Everyone chuckled and began to get out their napkins or pass the closest dish, but Billy wasn’t done. His Mom had told him he had a lot to be thankful for this year, and, with his family gathered there, he wanted to make sure he didn’t miss anyone.
“Thank you for my brother, Gary,” Billy prayed, “Thank you for the cookies he sneaks me, as long as I don’t tell Mom when he makes me cry. Thank you for my sister, Hope, and I pray that she’ll stop going so boy crazy. It’s embarrassing.”

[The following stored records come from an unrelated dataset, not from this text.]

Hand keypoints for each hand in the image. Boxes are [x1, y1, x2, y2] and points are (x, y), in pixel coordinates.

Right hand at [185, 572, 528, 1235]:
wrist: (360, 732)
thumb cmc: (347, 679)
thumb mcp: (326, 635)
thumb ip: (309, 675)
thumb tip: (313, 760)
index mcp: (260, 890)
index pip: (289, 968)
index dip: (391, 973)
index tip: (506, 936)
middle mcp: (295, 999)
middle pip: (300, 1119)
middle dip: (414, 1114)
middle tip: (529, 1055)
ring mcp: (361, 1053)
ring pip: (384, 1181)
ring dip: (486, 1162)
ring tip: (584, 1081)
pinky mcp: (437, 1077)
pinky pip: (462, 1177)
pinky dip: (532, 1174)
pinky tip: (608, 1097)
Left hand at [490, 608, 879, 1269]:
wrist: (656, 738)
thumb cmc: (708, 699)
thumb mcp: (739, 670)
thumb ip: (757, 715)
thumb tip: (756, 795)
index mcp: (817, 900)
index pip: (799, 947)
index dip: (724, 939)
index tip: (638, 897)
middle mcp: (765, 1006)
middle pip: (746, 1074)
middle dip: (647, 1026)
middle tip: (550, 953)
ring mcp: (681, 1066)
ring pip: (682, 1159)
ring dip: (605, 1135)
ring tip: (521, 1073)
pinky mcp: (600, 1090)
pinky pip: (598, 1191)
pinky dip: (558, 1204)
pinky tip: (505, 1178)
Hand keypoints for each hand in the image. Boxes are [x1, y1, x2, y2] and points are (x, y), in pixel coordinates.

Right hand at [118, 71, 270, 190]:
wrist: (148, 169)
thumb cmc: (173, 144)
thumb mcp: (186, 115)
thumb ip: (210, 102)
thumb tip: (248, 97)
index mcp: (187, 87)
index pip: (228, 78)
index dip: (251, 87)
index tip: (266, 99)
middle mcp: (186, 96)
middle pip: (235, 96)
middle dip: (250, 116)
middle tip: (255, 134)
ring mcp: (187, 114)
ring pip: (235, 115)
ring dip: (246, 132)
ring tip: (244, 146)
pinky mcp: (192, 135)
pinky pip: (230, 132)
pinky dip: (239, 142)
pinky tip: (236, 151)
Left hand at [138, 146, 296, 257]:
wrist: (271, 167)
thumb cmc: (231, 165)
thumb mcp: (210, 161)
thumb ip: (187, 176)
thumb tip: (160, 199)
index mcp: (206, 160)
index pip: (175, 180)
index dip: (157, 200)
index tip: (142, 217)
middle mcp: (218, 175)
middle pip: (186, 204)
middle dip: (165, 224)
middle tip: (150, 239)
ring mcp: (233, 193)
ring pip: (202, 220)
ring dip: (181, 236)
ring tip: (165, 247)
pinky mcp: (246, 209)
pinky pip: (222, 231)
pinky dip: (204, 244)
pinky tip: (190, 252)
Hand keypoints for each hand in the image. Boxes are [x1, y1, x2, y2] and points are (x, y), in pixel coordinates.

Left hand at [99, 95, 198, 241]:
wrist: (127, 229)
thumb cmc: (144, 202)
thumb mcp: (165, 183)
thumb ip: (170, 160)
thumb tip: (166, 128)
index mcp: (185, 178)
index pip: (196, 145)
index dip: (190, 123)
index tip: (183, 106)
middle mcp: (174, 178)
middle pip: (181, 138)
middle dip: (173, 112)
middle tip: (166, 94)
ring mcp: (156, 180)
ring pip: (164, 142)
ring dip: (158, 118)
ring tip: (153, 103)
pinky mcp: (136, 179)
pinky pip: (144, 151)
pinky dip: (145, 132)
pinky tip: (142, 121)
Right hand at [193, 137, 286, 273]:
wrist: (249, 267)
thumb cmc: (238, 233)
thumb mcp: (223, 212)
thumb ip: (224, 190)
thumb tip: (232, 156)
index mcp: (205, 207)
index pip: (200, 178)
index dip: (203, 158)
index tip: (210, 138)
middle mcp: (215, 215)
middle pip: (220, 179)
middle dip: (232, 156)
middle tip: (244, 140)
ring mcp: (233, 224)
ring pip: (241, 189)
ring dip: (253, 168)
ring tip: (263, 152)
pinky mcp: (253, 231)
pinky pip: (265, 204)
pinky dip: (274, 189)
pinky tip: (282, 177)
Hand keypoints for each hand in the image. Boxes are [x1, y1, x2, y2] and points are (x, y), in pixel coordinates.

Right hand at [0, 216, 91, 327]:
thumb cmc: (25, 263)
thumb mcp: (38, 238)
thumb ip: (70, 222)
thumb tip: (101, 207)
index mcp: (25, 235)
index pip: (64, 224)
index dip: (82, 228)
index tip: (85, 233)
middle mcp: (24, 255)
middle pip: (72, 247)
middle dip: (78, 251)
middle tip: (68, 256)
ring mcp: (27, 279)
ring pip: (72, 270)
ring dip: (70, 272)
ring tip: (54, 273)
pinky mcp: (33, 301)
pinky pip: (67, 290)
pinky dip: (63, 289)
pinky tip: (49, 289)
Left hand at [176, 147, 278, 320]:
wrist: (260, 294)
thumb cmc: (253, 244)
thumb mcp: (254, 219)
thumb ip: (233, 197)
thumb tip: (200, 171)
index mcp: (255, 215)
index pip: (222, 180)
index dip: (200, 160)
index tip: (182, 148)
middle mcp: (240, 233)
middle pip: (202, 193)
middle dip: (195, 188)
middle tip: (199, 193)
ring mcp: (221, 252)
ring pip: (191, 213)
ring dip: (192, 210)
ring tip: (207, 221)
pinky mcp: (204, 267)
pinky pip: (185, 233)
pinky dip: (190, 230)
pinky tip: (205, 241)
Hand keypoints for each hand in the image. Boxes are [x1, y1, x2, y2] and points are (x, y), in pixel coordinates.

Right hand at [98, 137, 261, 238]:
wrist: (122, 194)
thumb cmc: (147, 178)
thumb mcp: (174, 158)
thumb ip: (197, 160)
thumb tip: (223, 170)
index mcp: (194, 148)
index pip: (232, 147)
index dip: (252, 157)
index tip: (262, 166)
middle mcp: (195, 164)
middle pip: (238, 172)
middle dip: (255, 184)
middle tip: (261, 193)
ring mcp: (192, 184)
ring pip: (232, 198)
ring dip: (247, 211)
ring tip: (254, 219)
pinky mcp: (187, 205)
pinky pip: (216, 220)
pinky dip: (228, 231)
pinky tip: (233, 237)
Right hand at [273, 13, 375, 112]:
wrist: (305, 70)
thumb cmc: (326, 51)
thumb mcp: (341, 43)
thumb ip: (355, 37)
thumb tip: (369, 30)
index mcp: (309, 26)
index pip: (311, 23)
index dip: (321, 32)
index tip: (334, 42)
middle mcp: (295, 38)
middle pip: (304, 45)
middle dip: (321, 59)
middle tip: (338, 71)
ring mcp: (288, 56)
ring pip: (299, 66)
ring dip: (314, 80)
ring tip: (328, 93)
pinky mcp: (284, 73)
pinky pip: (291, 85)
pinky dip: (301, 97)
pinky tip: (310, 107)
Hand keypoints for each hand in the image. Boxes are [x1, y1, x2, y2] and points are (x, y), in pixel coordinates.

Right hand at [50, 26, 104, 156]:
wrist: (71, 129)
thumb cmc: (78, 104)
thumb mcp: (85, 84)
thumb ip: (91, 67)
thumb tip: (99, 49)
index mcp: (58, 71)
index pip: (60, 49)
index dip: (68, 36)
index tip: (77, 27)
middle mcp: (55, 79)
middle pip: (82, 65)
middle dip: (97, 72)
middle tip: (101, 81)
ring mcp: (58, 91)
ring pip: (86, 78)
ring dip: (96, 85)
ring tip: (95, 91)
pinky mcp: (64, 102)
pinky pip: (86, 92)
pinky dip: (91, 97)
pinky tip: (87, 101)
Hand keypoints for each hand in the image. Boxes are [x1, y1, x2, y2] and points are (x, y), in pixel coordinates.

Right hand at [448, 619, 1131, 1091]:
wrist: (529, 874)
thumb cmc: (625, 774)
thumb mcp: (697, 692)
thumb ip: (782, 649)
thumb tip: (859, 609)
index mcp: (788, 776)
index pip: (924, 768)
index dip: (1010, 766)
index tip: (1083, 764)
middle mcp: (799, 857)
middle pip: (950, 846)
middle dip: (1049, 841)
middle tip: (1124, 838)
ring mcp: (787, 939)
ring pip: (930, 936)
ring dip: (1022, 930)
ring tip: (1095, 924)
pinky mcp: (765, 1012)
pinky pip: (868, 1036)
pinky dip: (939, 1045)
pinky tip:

Gary smiled, Hope gasped, and Billy kept praying.
“Thank you for my little sister, Grace, and that she’s not annoying all the time. And thank you for baby Tim and that he always eats my peas.”
“Peas!” Tim said.
“Thank you for my Dad,” Billy said, “and that he plays video games with me and that he only yells sometimes.
“Thank you for my Mom and that she buys me treats and toys and stuff even when I don’t have the money.
“And…” Billy snuck a peek at his family around the table. “Thank you for Uncle Phil and the cool pictures he draws, and I pray that he makes something of himself soon.
“Thank you, Lord, for Grandpa Joe and the miracle that his hair grew back. Thank you for Grandma Louise even though her sweaters make me sneeze. Thank you also for Uncle Steve and for ‘that woman’ he brings around.”
‘That woman’ cleared her throat. Aunt Sally snorted. Billy prayed on.
“Thank you for my cousin Jim, and thank you that the sheriff hasn’t thrown away the key yet. Ummm… Thank you for Aunt Sally, and I pray that she won’t go too man crazy, even if she has every right given what Uncle Steve did.”
Uncle Steve choked on a cough.
“Thank you for my cousin Cathy,” Billy continued, “and her boyfriend Dan and for baby Lilly even though she showed up before she was supposed to.
“Thank you for Grammy and her warm hugs. Please heal her cold soon so her breath won’t smell like cough syrup anymore. It’s been like a year, and colds shouldn’t last that long.
“Thank you for Poppy, even though he can’t be with us any longer, at least not until his sentence is over.
“Thank you for my cousin Louise and that she and Aunt Patty made up so that we got to see them both this year.”
“Yes, Lord,” Billy’s Mom said.
“Thank you for my cousin George,” Billy said, “and that he always tries hard and always smiles. And thank you that Uncle Fred and Aunt Alice are taking such great care of his special needs.”
“Thank you!” George said. “Amen!”
“Hold on,” Billy whispered, “I’m not done.”
“Sorry,” George said. “I got excited.”
“It’s ok,” Billy said. “Thank you for Uncle Bob who’s not our real uncle and doesn’t have a job, but is fun to have around anyway.”
Billy opened one eye, and looked around.
“And last but not least,” he said, “thank you for Great-Aunt Agnes, who doesn’t really remember me but still smiles every time she sees me.”
“Monkeys are raiding the cupboards!” Great-Aunt Agnes yelled.
“And thank you, Lord for our family,” Billy said, “and that we could all be here together with a turkey and for the stuffing we’re about to eat.
“Oh, and thank you for the leftovers too. We’re lucky to have more than enough.
“Amen,” Billy said.
Billy’s father looked around the table at all of his relations then turned to Billy with pride. “And thank you, Lord, for Billy,” his father said, “and that, no matter how beat up, broken, off-balance, or leftover we are, we all have a seat at your table.”